Kur'an-ı Kerim'in ilk suresi olan Fatiha suresi, Mekke döneminin ilk yıllarında tamamı bir defada inmiştir. 7 ayettir. Fatiha suresi, Kur’an’ın ilk suresi olduğu için adını “başlangıç” anlamına gelen Fatiha kelimesinden almıştır. Fatihayı Şerife ve Elham duası olarak da bilinir. Birçok kaynakta, Fatiha suresi duası faziletleri, faydaları, anlamı, özellikleri ve meali ile ilgili önemli bilgiler yer alır. Fatiha suresi, “Ummu’l Kitaptır; yani, Kur’an’ın esasıdır. Farz ve sünnet namazlarında okunduğu için Fatiha suresi okunuşu bilmek önem arz eder.

FATİHA SURESİ OKU

Fatiha suresi okunuşu sık sık yapılmalıdır; çünkü bu surenin faziletleri ve faydaları olduğuna inanılır.

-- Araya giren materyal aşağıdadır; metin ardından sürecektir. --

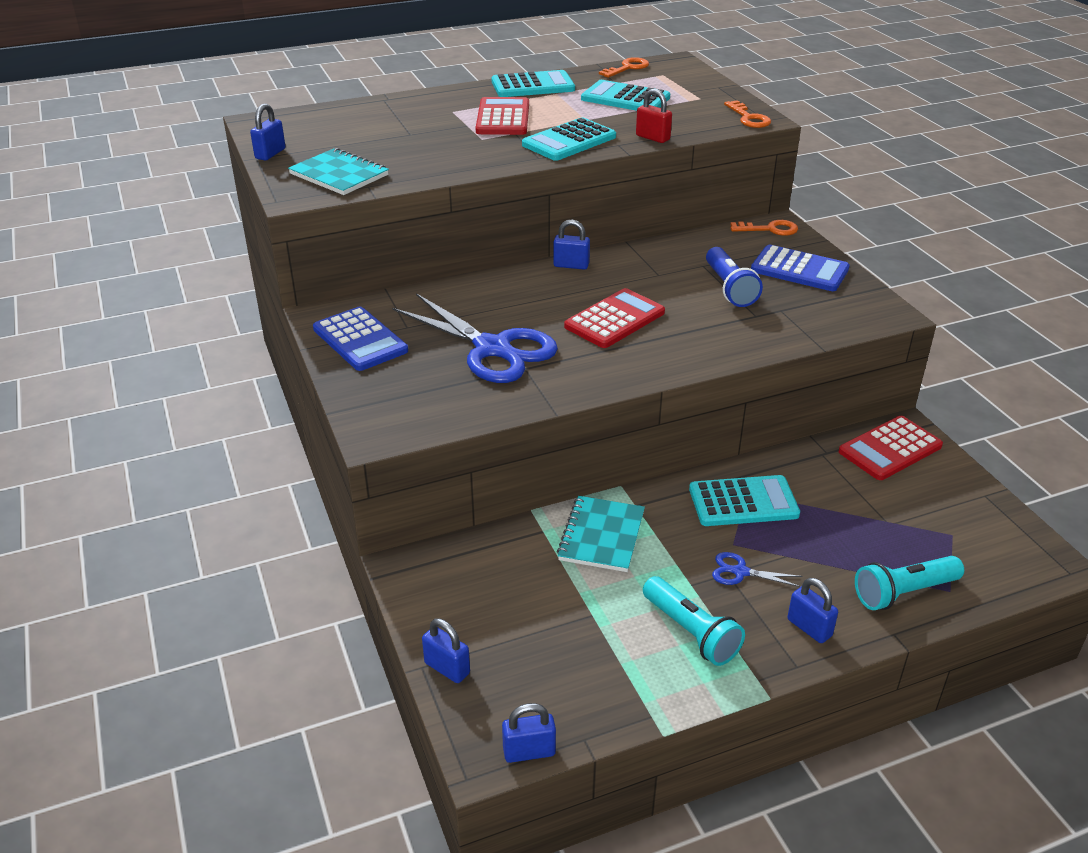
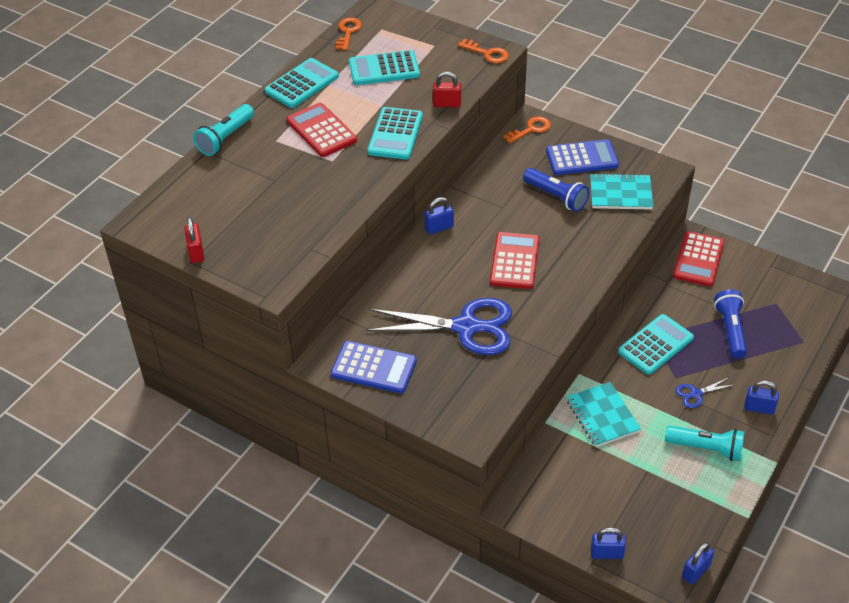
camera: 35 degrees left, 10 degrees up
blue padlock [250,103,285,160] -> red padlock [185,217,204,263]
turquoise notebook [288,148,389,195] -> turquoise notebook moved to [590,173,653,210]
turquoise flashlight [855,556,964,610] -> turquoise flashlight moved to [193,104,254,156]
none -> blue flashlight [714,289,747,358]

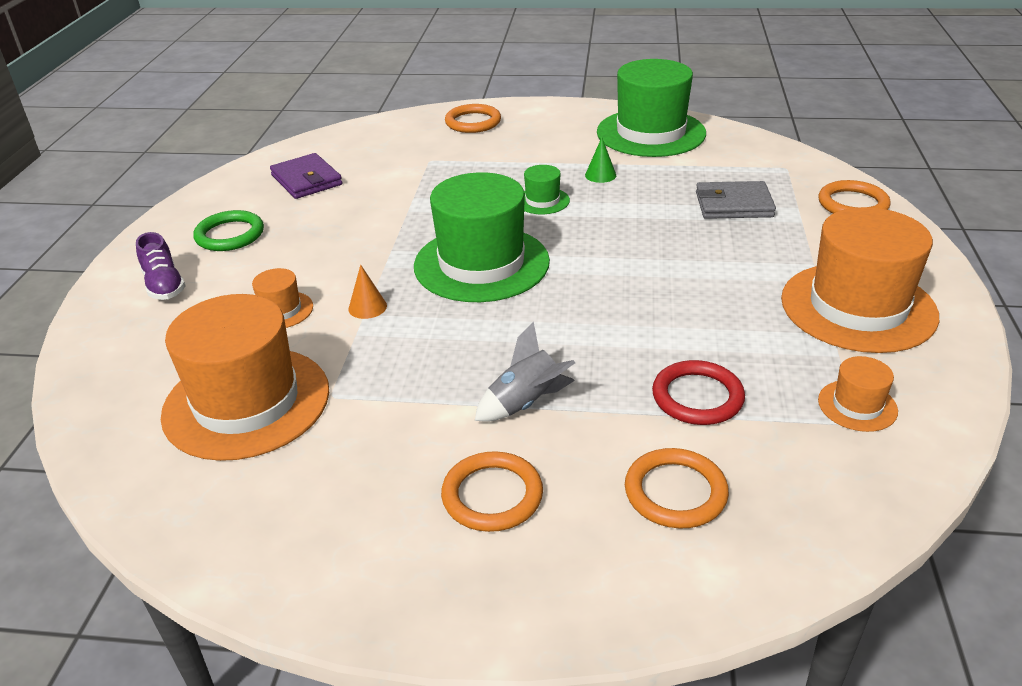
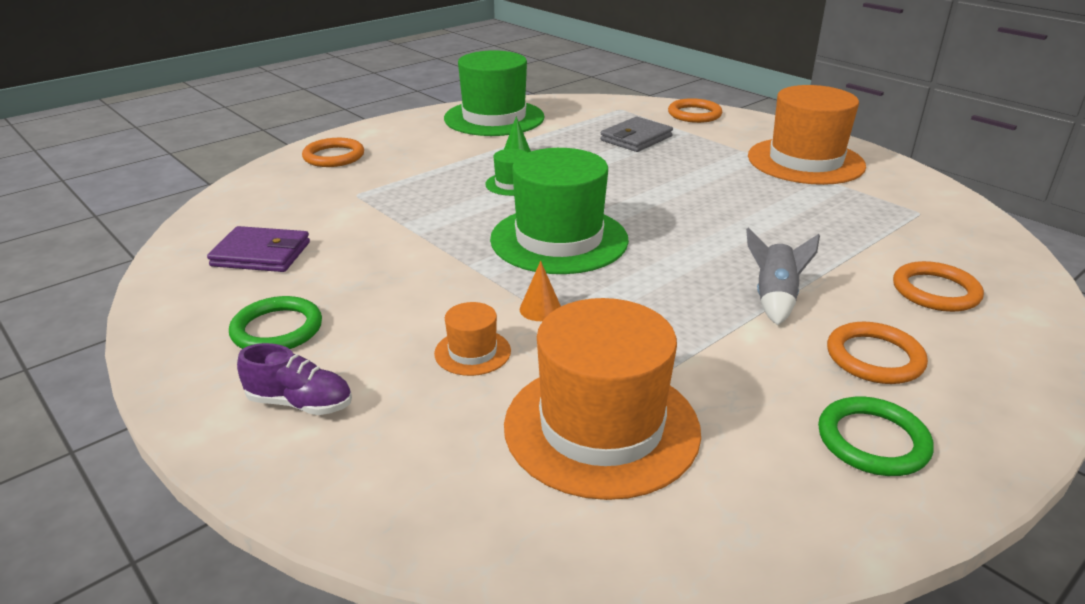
camera: 50 degrees left, 5 degrees down
red ring [652,360,745,425] -> none
orange hat [818,356,898,432] -> none
none -> green ring [818,397,934,476]

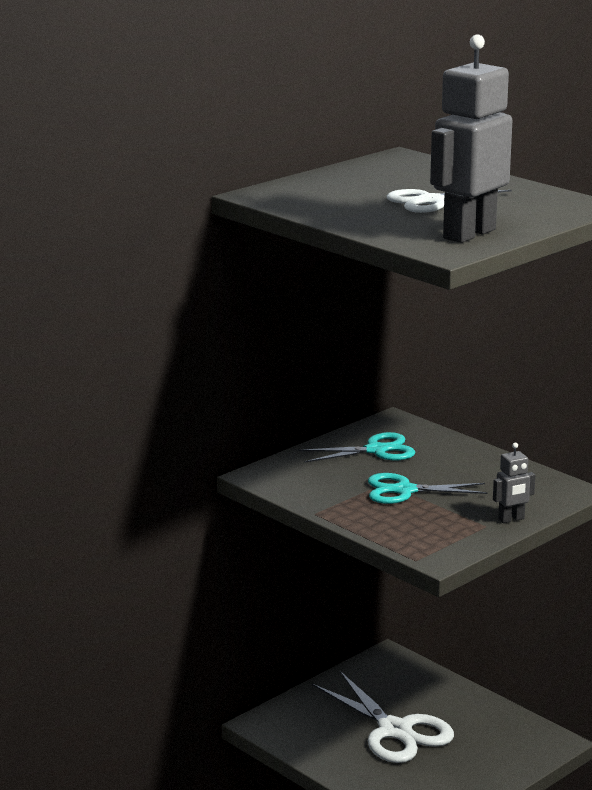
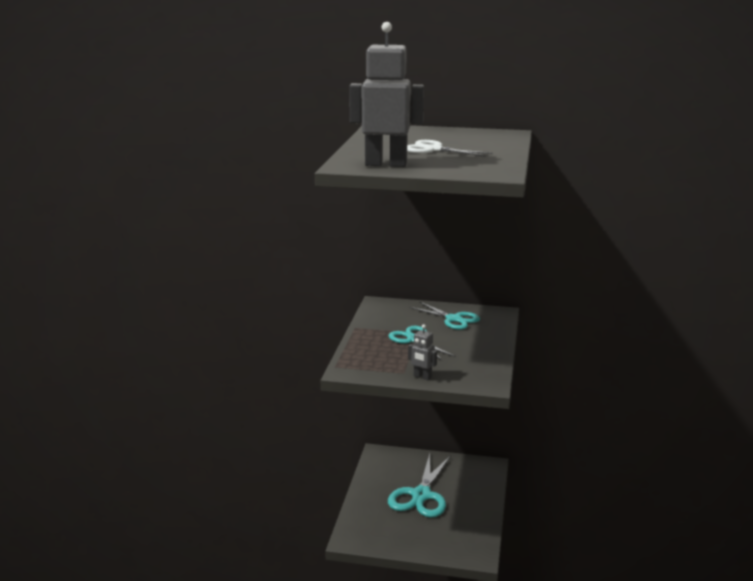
camera: 55 degrees right, 0 degrees up
white scissors [312,671,454,763] -> turquoise scissors [388,453,451,518]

Ezberlemek ve tamamını dinlemek isteyenler için Fatiha suresi anlamı (meali), Arapça yazılışı ve Türkçe okunuşu, fazileti ile dinle seçeneği hakkında bilgiler içeriğimizde yer alıyor

FATİHA SURESİ ARAPÇA OKUNUŞU

Bismillahirrahmanirrahim

  1. Elhamdulillâhi Rabbi’l-âlemîn
  2. Er-Rahmâni’r-Rahîm
  3. Mâliki yevmi’d-dîn
  4. İyyâke na’budu ve iyyâke neste’în
  5. İhdine’s-sırâta’l-mustakîm
  6. Sırâta’l-lezîne en’amte aleyhim
  7. Ğayri’l-meğdûbi aleyhim ve le’d-dâllîn.

FATİHA SURESİ YAZILIŞI

FATİHA SURESİ DİNLE

FATİHA SURESİ TÜRKÇE ANLAMI (DİYANET MEALİ)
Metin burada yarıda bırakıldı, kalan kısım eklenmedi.